Lehrer fürchten Nachteile für Förderschüler
Ab kommender Woche gilt der Rechtsanspruch auf Inklusion. Er ist umstritten.
Bielefeld/Düsseldorf. Wenn Sonderpädagogin Sarah Drexelius Englischunterricht gibt, dann sitzen vor ihr gerade mal elf Schüler. Die anderen sind nicht etwa krank — diese Klassengröße ist an der Bielefelder Bonifatiusschule Alltag. Sie ist eine Förderschule. Dort können beeinträchtigte Schüler individuell und geschützt lernen.
Von kommender Woche an greift in NRW nun ein Rechtsanspruch für behinderte Kinder auf Unterricht in einer Regelschule — zunächst in den Eingangsklassen 1 und 5. Eltern können sich aber auch weiter für spezielle Förderschulen entscheiden.
Für die Kinder bedeutet der Besuch einer solchen Schule oft Ausgrenzung von gesellschaftlicher Teilhabe und beruflichen Möglichkeiten. Das Inklusionsgesetz soll dies verhindern. Obwohl niemand gemeinsames Lernen von Kindern mit und ohne Behinderung grundsätzlich infrage stellt, haben Förderlehrer aber Sorgen, wie ihre Schützlinge künftig in Regelschulen betreut werden.
Zum Beispiel ein Kind wie der elfjährige Ganja. Auch er sitzt im Englischunterricht von Frau Drexelius. An diesem Morgen ist er schlecht drauf. „What’s your name?“, fragt ihn ein Klassenkamerad. „Seh’ ich so aus, als ob ich antworten will?“, patzt Ganja ihn an. Dann legt er seinen Kopf auf den Tisch.
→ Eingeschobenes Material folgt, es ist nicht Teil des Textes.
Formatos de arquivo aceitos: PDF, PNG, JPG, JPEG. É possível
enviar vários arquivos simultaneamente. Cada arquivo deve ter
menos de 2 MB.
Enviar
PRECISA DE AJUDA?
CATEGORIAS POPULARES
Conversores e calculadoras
„Gestern hat ein anderes Kind vor Wut einen Tisch in die Luft gehoben und gedroht, ihn auf uns zu werfen“, erzählt ihre Kollegin Silke Kurth. Situationen wie diese bekommen beide in der Regel schnell unter Kontrolle. Doch wie würden die Lehrer auf einer Regelschule mit seinem Verhalten umgehen — ohne sonderpädagogische Ausbildung und mit 25 weiteren Schülern, um die sie sich kümmern müssen?
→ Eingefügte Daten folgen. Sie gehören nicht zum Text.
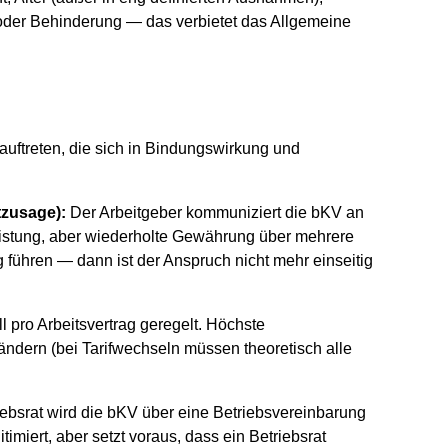
g oder Behinderung — das verbietet das Allgemeine
uftreten, die sich in Bindungswirkung und
tzusage):
Der Arbeitgeber kommuniziert die bKV an
Leistung, aber wiederholte Gewährung über mehrere
führen — dann ist der Anspruch nicht mehr einseitig
l pro Arbeitsvertrag geregelt. Höchste
 ändern (bei Tarifwechseln müssen theoretisch alle
ebsrat wird die bKV über eine Betriebsvereinbarung
imiert, aber setzt voraus, dass ein Betriebsrat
Mancher Regelschullehrer, so sieht es Schulleiterin Reinhild Saal, könnte dann schnell an seine Grenzen stoßen. Saal fürchtet zudem, dass auf einer allgemeinen Schule die Lehrerstellen zu knapp bemessen sind, um den Kindern gerecht zu werden. Im NRW-Schulministerium hingegen hält man die künftige personelle Besetzung an den Regelschulen für eine gute Grundlage.
Insgesamt sollen rund 3200 neue Lehrerstellen für inklusives Lernen zur Verfügung gestellt werden. Umfangreiche Weiterbildungsangebote würden den allgemeinen Lehrkräften das nötige Wissen vermitteln, um die neuen Herausforderungen zu meistern, versichert ein Sprecher.